• **Work order**: Return exactly the lines of the records below, starting at the line that contains "Haematoxylin and eosin whole-slide image —" and ending at the line that contains "- reviewer comment", with both of those lines kept.

Stored entries:
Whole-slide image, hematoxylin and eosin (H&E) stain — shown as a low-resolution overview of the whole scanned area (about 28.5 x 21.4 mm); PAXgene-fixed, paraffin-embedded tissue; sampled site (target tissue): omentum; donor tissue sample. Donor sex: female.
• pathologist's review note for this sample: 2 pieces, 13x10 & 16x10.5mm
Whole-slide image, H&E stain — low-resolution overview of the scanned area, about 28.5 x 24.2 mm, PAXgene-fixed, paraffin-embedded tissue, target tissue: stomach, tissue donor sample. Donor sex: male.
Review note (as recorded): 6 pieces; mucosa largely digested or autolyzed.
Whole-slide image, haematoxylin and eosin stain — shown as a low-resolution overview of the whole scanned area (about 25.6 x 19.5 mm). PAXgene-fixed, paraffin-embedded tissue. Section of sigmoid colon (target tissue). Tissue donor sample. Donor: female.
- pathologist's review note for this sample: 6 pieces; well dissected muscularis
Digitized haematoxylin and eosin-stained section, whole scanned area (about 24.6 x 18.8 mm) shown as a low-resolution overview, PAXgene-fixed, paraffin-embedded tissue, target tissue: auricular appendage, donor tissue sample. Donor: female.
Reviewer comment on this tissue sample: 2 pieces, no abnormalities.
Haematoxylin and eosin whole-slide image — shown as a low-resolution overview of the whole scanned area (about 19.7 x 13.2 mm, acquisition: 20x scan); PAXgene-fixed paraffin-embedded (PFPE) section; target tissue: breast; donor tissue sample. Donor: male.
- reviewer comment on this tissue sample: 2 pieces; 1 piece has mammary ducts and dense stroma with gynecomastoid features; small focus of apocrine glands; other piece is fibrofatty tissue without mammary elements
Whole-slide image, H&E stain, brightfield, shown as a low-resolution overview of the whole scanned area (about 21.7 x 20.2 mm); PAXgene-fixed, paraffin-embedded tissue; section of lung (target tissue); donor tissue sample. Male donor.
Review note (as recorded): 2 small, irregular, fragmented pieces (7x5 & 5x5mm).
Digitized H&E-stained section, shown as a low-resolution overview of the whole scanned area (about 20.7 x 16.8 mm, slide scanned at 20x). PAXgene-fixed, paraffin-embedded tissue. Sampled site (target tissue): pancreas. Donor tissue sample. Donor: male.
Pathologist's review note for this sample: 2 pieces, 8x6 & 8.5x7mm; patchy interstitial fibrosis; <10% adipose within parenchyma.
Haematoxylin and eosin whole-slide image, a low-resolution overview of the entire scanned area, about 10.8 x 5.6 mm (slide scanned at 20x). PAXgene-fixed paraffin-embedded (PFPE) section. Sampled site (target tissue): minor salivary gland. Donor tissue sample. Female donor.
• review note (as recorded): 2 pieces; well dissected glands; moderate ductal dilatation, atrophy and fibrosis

• **Completed task**:
Haematoxylin and eosin whole-slide image — shown as a low-resolution overview of the whole scanned area (about 19.7 x 13.2 mm, acquisition: 20x scan); PAXgene-fixed paraffin-embedded (PFPE) section; target tissue: breast; donor tissue sample. Donor: male.
- reviewer comment on this tissue sample: 2 pieces; 1 piece has mammary ducts and dense stroma with gynecomastoid features; small focus of apocrine glands; other piece is fibrofatty tissue without mammary elements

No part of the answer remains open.